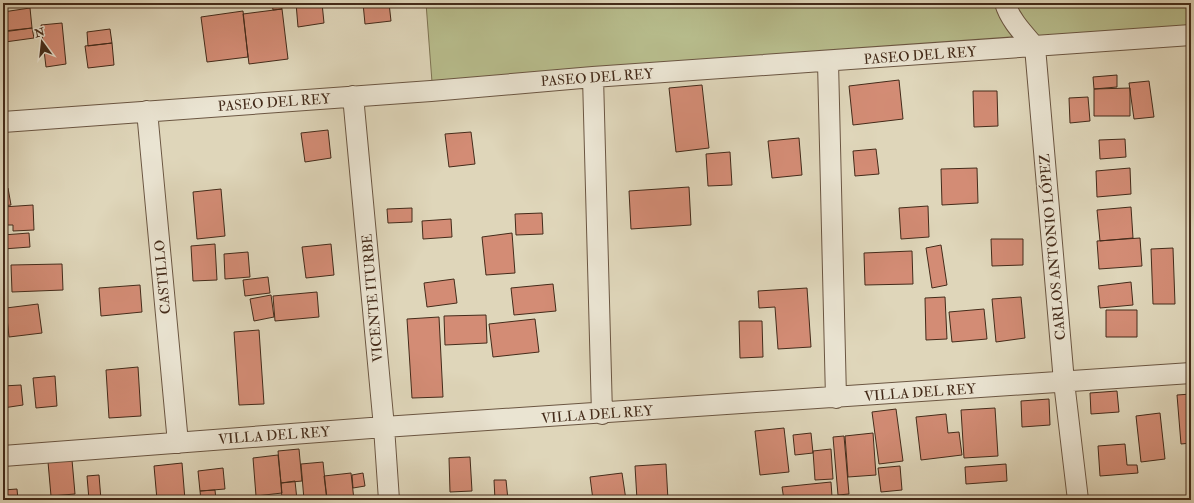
<svg xmlns="http://www.w3.org/2000/svg" width="1194" height="503" font-family="'IM FELL Double Pica',serif">
<style>
.green{fill:#b7bc8c;stroke:#7e7453}
.building{fill:#d38c75;stroke:#442b1a}
.lines{fill:none;stroke-linecap:round;stroke-linejoin:round}
.street-casing{stroke:#6b5642;stroke-width:22}
.street{stroke:#eae4d2;stroke-width:20}
.labels{text-anchor:middle;stroke-width:3.5;stroke-linejoin:round;paint-order:stroke}
.street-label{font-size:14px;fill:#442b1a;stroke:#eae4d2}
</style>
<rect width="100%" height="100%" fill="#dfd6ba"/>
<filter id="stains"><feTurbulence type="fractalNoise" baseFrequency=".005" numOctaves="4"/><feColorMatrix values="0 0 0 0 .2 0 0 0 0 .09 0 0 0 0 .02 0 0 0 .5 -.17"/></filter>
<radialGradient id="worn" r=".72"><stop offset=".6" stop-color="#630" stop-opacity="0"/><stop offset="1" stop-color="#630" stop-opacity=".3"/></radialGradient>
<path class="green" d="M426 3H1191V26L432 82Z"/>
<path class="building" d="M272 3H281L282 9 273 10Z
M296 3H322L324 23 298 27Z
M363 3H389L391 21 365 24Z
M30 8 32 28 3 32V12Z
M282 9 288 59 249 64 243 14Z
M243 11 248 57 207 62 201 17Z
M62 23 66 64 46 67 41 25Z
M32 28 34 38 5 42 4 31Z
M110 29 112 43 88 46 87 32Z
M112 43 114 65 88 68 85 46Z
M1117 75V87L1094 89 1093 77Z
M899 80 903 119 853 125 849 86Z
M1149 81 1154 117 1134 119 1129 83Z
M702 85 709 148 676 152 669 88Z
M1130 88V116H1094V89Z
M973 91H997L998 126 974 127Z
M1088 97 1090 121 1070 123 1069 98Z
M328 130 331 158 305 162 301 133Z
M471 132 475 164 449 167 445 134Z
M799 138 802 175 772 178 768 141Z
M1125 139 1126 157 1100 159 1099 140Z
M876 149 879 174 855 176 853 151Z
M730 152 732 185 708 186 706 154Z
M977 168 978 203 942 205 941 169Z
M1130 168 1131 194 1097 197 1096 171Z
M689 187 691 225 631 229 629 191Z
M8 188 11 205 3 206V189Z
M221 189 225 236 197 239 193 192Z
M33 205 34 230 13 231V225H3V207Z
M928 206 929 237 901 239 899 208Z
M1131 207 1133 238 1100 241 1097 210Z
M412 208V222L388 223 387 209Z
M542 213 543 234 516 235 515 214Z
M451 219 452 237 423 239 422 221Z
M29 233 30 247 3 249V235Z
M512 233 515 273 486 275 482 237Z
M1140 238 1142 266 1099 269 1097 241Z
M991 239H1023V265L992 266Z
M215 244 217 280 193 281 191 246Z
M331 244 334 275 306 278 302 247Z
M941 245 947 285 932 288 926 248Z
M1173 248 1175 304H1153L1151 249Z
M912 251 913 284 865 285 864 253Z
M248 252 250 277 225 279 224 254Z
M62 264 63 290 12 292 11 265Z
M268 277 270 293 245 296 243 280Z
M454 279 457 303 427 307 424 283Z
M1131 282 1133 305 1100 308 1098 286Z
M553 284 556 311 514 315 511 288Z
M140 285 142 312 101 316 99 288Z
M807 288 811 347 778 349 775 307 759 308 758 291Z
M317 292 319 317 275 321 273 296Z
M271 295 274 317 254 321 250 299Z
M945 297 947 339 926 340 925 298Z
M1021 297 1025 338 996 342 992 299Z
M38 304 42 333 9 337 6 308Z
M984 309 987 339 952 342 949 312Z
M1106 310H1137V337H1106Z
M486 315 487 343 445 345 444 316Z
M439 317 443 397 412 398 407 319Z
M535 319 539 352 493 357 489 324Z
M739 321H762L763 357 740 358Z
M259 330 264 404 239 405 234 332Z
M138 367 141 416 109 418 106 370Z
M55 376 57 406 36 408 33 378Z
M21 385 23 405 3 408V386Z
M1117 391 1119 412 1091 414 1090 393Z
M1191 394V443L1181 444 1177 395Z
M1049 399 1050 425 1022 427 1021 401Z
M995 408 998 456 964 458 961 410Z
M896 409 903 461 879 464 872 412Z
M1160 413 1165 459 1141 462 1136 416Z
M946 414 948 433 959 432 962 455 921 460 916 417Z
M784 428 789 472 760 475 755 431Z
M811 433 813 453 795 455 793 435Z
M873 433 876 475 848 477 845 436Z
M844 436 849 494 838 495 833 437Z
M1125 444 1127 465H1137L1138 473 1100 476 1098 446Z
M299 449 302 481 281 483 278 451Z
M831 449 833 479 815 480 813 451Z
M278 455 282 493 256 496 253 458Z
M470 457 472 491 450 492 449 458Z
M72 460 75 494 51 496 48 462Z
M323 462 327 500H304L301 464Z
M182 463 185 500H157L154 466Z
M666 464 668 500H637L635 466Z
M1006 464 1007 481 966 484 965 467Z
M900 466 902 490 881 492 878 468Z
M223 468 225 489 200 491 198 471Z
M351 473 354 500H327L324 476Z
M363 473 365 486 353 488 352 475Z
M622 473 626 500H593L590 477Z
M99 475 101 500H89L87 476Z
M494 480H506L508 500H495Z
M295 481 297 500H282L281 483Z
M831 482 832 497 784 500 782 487Z
M17 489 18 500H3V490Z
M215 490 216 500H201L200 491Z"/>
<g class="lines">
<defs>
<path id="street" d="M1005 3C1010 20 1023 33 1035 47L1064 382 1078 500
M828 62 836 398
M593 77 602 414
M353 96 384 427 389 500
M147 111 178 443
M3 122 431 91 593 77 1191 35
M3 456 384 427 1191 373"/>
</defs>
<use href="#street" class="street-casing"/>
<use href="#street" class="street"/>
</g>
<g class="labels">
<g class="street-label">
<text transform="translate(920 55) rotate(-4)" y="5">PASEO DEL REY</text>
<text transform="translate(597 77) rotate(-4)" y="5">PASEO DEL REY</text>
<text transform="translate(274 102) rotate(-4)" y="5">PASEO DEL REY</text>
<text transform="translate(1052 247) rotate(-95)" y="5">CARLOS ANTONIO LÓPEZ</text>
<text transform="translate(162 277) rotate(-95)" y="5">CASTILLO</text>
<text transform="translate(372 298) rotate(-95)" y="5">VICENTE ITURBE</text>
<text transform="translate(920 392) rotate(-4)" y="5">VILLA DEL REY</text>
<text transform="translate(597 414) rotate(-4)" y="5">VILLA DEL REY</text>
<text transform="translate(274 435) rotate(-4)" y="5">VILLA DEL REY</text>
</g>
</g>
<rect width="1194" height="503" fill="none" stroke="#dfd6ba" stroke-width="16"/>
<rect x="4" y="4" width="1186" height="495" fill="none" stroke="#442b1a" stroke-width="2"/>
<rect x="8" y="8" width="1178" height="487" fill="none" stroke="#442b1a"/>
<g transform="translate(42 42) rotate(345)" stroke="#eae4d2" stroke-width="3" paint-order="stroke">
<path d="M0-3L7 15L0 10L-7 15Z" fill="#442b1a"/>
<text y="-6" font-size="11" font-weight="bold" text-anchor="middle" fill="#442b1a">N</text>
</g>
<rect width="100%" height="100%" filter="url(#stains)"/>
<rect width="100%" height="100%" fill="url(#worn)"/>
</svg>
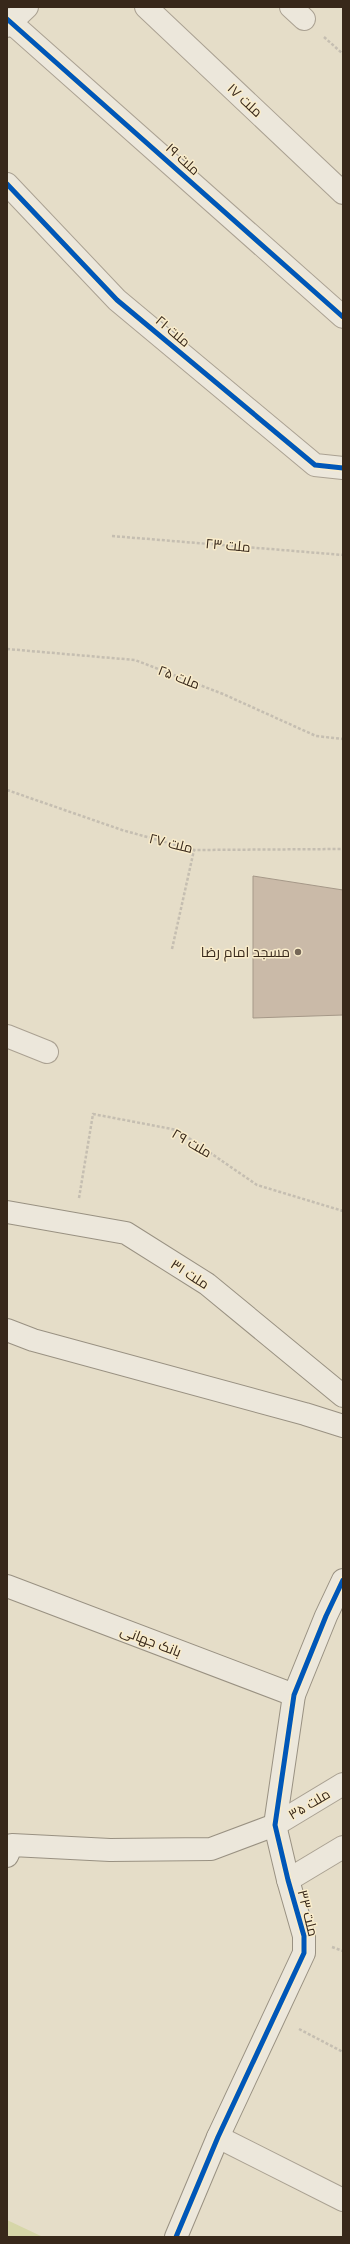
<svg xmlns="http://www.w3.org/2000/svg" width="350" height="2244" font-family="Lora,Cairo,serif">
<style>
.green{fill:#d6d6a8}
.building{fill:#cabaa8;stroke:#a59888}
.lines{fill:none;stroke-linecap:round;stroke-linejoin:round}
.street-casing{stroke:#aaa192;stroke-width:24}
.secondary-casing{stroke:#999182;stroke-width:24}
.path{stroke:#c5beb1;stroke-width:2.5;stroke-dasharray:3 2;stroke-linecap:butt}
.street{stroke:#ece7db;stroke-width:22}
.secondary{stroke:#ece7db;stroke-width:22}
.cycleway-casing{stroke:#f9eccb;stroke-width:8}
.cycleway{stroke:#0057b8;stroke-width:5}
.poi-dot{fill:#756757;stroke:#f9eccb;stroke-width:1.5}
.labels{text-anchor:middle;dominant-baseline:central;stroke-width:3;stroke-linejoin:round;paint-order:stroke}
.street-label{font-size:14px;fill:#38281a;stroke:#f9eccb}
.poi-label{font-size:14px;fill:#38281a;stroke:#f9eccb;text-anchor:end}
</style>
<rect width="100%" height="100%" fill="#e5ddc8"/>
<!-- green -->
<polygon class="green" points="7,2220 43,2237 7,2237"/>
<!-- building -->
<polygon class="building" points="253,876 343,890 343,1015 253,1018"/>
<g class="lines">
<defs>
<g id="street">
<polyline points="146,7 343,193"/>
<polyline points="291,7 304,19"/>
<polyline points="7,19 343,317"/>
<polyline points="7,26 27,7"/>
<polyline points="7,184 117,300 315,465 343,468"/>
<polyline points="7,1036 47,1052"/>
<polyline points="275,1825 343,1784"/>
<polyline points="288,1880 343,1847"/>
<polyline points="218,2137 343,2200"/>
</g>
<g id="secondary">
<polyline points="7,1212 126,1233 207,1284 343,1396"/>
<polyline points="7,1330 33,1340 305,1414 343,1426"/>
<polyline points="7,1586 294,1695"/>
<polyline points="7,1856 12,1845 110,1850 211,1849 275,1825"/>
<polyline points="176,2237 218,2137 304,1953 304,1936 288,1880 275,1825 294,1695 326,1616 343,1580"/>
</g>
</defs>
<!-- street casing -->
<use href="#street" class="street-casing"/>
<!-- secondary casing -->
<use href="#secondary" class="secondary-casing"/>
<!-- path -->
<g class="path">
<polyline points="324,37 343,54"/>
<polyline points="112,536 343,555"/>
<polyline points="7,649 135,660 223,694 316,736 343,739"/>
<polyline points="7,790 122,830 194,850 343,849"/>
<polyline points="172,949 194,850"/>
<polyline points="79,1198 93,1114 177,1130 257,1185 343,1211"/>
<polyline points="332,1947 343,1951"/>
<polyline points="299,2029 343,2052"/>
</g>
<!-- street -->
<use href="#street" class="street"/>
<!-- secondary -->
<use href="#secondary" class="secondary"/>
<defs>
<g id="cycleway">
<polyline points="7,19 343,317"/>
<polyline points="7,184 117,300 315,465 343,468"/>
<polyline points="176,2237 218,2137 304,1953 304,1936 288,1880 275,1825 294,1695 326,1616 343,1580"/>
</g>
</defs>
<!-- cycleway casing -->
<use href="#cycleway" class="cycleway-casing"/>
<!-- cycleway -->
<use href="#cycleway" class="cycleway"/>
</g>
<!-- markers -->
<circle class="poi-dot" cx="298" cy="952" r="4"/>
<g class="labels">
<!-- street labels -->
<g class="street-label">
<text transform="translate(245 100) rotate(43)">ملت ۱۷</text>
<text transform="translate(183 159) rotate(42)">ملت ۱۹</text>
<text transform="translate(173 331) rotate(40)">ملت ۲۱</text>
<text transform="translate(228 545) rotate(5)">ملت ۲۳</text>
<text transform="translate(179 677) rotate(21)">ملت ۲۵</text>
<text transform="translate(171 843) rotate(14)">ملت ۲۷</text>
<text transform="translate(192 1143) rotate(30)">ملت ۲۹</text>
<text transform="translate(190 1274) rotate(33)">ملت ۳۱</text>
<text transform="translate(151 1641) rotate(21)">بانک جهانی</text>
<text transform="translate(309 1804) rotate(-31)">ملت ۳۵</text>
<text transform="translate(308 1913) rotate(76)">ملت ۳۳</text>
</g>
<!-- poi labels -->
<g class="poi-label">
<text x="290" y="952">مسجد امام رضا</text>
</g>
</g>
<!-- border -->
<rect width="350" height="2244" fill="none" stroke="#38281a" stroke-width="16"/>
</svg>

● ● ● ● ●

# Exercise description
Every line from the one containing "<!-- cycleway casing -->" through the last line of the entries must be written out verbatim, and no other line.

# Result for this task
<!-- cycleway casing -->
<use href="#cycleway" class="cycleway-casing"/>
<!-- cycleway -->
<use href="#cycleway" class="cycleway"/>
</g>
<!-- markers -->
<circle class="poi-dot" cx="298" cy="952" r="4"/>
<g class="labels">
<!-- street labels -->
<g class="street-label">
<text transform="translate(245 100) rotate(43)">ملت ۱۷</text>
<text transform="translate(183 159) rotate(42)">ملت ۱۹</text>
<text transform="translate(173 331) rotate(40)">ملت ۲۱</text>
<text transform="translate(228 545) rotate(5)">ملت ۲۳</text>
<text transform="translate(179 677) rotate(21)">ملت ۲۵</text>
<text transform="translate(171 843) rotate(14)">ملت ۲۷</text>
<text transform="translate(192 1143) rotate(30)">ملت ۲۹</text>
<text transform="translate(190 1274) rotate(33)">ملت ۳۱</text>
<text transform="translate(151 1641) rotate(21)">بانک جهانی</text>
<text transform="translate(309 1804) rotate(-31)">ملت ۳۵</text>
<text transform="translate(308 1913) rotate(76)">ملت ۳۳</text>
</g>
<!-- poi labels -->
<g class="poi-label">
<text x="290" y="952">مسجد امام رضا</text>
</g>
</g>
<!-- border -->
<rect width="350" height="2244" fill="none" stroke="#38281a" stroke-width="16"/>
</svg>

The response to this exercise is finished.